:: DOKUMENT ::
────────────────────

Boukal greift solch eine Momentaufnahme aus dem Kontinuum des laufenden Schreckens heraus, in der das Leben eines Unbekannten gerade an ein tragisches Ende gekommen ist oder dabei ist, sich zu verändern. Nach Art biedermeierlicher Behäbigkeit verwandelt sie das Tragische in Stickbilder, vielleicht sogar im vergoldeten Rahmen, um im Kontrast von Idylle und Katastrophe die Wirkung zu steigern. Die Künstlerin hat nicht die Kraft, in das Schicksal einzugreifen, sie verändert nichts, aber im Verlauf der Arbeit nimmt sie sich viele Stunden Zeit für den Einzelnen, von dem sonst niemand etwas wissen will. Eine Art Meditation über die Tragik unserer Zeit.

────────────────────

:: ANGEZEIGTE ZEILEN ::

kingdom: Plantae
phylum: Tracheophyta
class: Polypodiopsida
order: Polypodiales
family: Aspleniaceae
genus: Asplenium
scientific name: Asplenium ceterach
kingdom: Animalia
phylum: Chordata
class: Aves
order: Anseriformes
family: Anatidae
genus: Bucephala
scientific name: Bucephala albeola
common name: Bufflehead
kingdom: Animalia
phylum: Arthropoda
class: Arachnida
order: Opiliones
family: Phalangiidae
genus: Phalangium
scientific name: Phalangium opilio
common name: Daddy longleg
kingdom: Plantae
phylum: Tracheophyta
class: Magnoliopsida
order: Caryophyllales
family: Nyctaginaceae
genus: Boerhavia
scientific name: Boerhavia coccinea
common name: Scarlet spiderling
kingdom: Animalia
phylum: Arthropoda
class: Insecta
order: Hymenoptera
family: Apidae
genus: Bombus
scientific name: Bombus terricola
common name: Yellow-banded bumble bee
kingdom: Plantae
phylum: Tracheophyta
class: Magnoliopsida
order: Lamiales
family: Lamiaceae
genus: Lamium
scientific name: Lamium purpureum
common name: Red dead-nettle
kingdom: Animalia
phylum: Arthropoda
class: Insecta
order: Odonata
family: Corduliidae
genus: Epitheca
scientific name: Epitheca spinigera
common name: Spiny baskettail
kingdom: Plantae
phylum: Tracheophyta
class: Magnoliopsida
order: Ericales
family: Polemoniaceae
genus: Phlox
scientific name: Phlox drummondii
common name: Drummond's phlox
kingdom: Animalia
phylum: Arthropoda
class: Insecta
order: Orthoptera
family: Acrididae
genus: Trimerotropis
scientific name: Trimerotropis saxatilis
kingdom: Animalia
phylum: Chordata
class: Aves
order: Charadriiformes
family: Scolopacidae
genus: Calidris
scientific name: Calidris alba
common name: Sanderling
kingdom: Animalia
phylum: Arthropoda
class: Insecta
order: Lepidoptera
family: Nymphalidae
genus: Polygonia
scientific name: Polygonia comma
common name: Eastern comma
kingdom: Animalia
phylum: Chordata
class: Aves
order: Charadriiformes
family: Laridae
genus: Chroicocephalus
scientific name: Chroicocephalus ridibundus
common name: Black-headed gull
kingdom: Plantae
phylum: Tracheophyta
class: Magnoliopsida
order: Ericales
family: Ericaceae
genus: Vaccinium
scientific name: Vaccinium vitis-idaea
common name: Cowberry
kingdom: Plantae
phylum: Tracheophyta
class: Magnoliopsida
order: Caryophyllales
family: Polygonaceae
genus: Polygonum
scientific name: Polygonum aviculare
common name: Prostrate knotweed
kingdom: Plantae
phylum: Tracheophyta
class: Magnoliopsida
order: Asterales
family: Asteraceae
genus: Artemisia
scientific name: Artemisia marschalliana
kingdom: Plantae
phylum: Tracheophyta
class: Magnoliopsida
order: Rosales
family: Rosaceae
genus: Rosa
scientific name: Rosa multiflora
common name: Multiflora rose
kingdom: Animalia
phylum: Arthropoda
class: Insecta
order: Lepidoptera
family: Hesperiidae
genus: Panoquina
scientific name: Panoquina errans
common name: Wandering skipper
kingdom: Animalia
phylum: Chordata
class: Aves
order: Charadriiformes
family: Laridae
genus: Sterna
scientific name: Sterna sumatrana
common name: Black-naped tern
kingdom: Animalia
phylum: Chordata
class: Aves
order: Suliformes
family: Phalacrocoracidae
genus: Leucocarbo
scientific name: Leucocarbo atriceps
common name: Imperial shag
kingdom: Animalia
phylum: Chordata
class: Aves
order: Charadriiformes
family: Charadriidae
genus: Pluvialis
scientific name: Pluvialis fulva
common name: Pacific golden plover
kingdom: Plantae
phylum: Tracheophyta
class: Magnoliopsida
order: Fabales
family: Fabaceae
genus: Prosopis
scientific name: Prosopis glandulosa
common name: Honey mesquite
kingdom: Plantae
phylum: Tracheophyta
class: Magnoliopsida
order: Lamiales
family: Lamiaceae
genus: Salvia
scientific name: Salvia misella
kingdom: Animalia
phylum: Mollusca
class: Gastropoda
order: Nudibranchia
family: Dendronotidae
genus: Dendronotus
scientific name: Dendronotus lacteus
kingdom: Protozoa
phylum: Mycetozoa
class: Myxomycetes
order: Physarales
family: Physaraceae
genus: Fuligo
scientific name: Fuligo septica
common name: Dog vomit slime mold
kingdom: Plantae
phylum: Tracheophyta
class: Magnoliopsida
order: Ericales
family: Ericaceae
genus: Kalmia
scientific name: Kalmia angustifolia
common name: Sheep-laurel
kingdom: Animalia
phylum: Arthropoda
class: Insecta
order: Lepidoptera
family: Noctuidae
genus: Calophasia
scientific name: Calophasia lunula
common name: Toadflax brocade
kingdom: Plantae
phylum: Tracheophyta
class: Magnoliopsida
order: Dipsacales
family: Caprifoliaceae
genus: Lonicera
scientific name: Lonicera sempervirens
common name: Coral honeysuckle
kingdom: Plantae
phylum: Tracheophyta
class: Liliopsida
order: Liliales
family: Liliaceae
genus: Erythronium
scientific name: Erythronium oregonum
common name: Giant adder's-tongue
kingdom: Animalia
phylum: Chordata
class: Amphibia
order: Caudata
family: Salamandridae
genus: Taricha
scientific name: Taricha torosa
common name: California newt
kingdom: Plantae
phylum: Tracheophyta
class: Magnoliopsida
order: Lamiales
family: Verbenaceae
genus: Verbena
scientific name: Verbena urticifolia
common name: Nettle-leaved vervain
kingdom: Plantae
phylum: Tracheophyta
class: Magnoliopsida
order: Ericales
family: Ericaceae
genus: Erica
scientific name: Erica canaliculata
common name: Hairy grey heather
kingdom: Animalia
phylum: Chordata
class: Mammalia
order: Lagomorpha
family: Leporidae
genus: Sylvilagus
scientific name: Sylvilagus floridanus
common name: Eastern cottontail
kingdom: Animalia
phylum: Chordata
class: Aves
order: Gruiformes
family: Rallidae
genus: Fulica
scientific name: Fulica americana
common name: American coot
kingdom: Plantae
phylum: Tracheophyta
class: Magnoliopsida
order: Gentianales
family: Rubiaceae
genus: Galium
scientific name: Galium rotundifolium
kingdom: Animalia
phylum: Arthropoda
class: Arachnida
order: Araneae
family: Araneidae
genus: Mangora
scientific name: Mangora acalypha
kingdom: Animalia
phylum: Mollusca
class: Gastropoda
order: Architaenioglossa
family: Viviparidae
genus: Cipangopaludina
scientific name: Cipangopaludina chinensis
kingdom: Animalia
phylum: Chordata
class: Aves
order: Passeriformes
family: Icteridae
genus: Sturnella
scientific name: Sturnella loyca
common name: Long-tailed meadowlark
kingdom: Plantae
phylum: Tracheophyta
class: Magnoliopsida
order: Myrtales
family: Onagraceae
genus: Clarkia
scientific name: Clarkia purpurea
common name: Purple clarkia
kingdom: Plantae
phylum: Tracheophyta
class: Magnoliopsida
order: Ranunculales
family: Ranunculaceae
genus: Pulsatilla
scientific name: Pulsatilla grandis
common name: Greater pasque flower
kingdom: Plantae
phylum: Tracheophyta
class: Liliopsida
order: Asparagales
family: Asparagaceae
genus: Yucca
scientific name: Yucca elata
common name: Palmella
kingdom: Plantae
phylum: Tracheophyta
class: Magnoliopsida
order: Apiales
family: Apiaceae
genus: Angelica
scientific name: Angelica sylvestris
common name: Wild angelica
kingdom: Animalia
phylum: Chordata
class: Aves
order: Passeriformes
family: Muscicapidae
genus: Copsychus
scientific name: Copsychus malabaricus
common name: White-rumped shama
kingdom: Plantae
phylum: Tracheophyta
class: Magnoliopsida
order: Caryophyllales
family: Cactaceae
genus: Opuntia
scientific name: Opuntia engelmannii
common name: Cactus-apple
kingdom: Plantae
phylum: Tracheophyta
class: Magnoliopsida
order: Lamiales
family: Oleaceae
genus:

────────────────────

Nenne bitte die Form, in die die Künstlerin laut dem Dokument das Tragische verwandelt.

:: GELÖSTE AUFGABE ::
In Stickbilder, vielleicht sogar im vergoldeten Rahmen.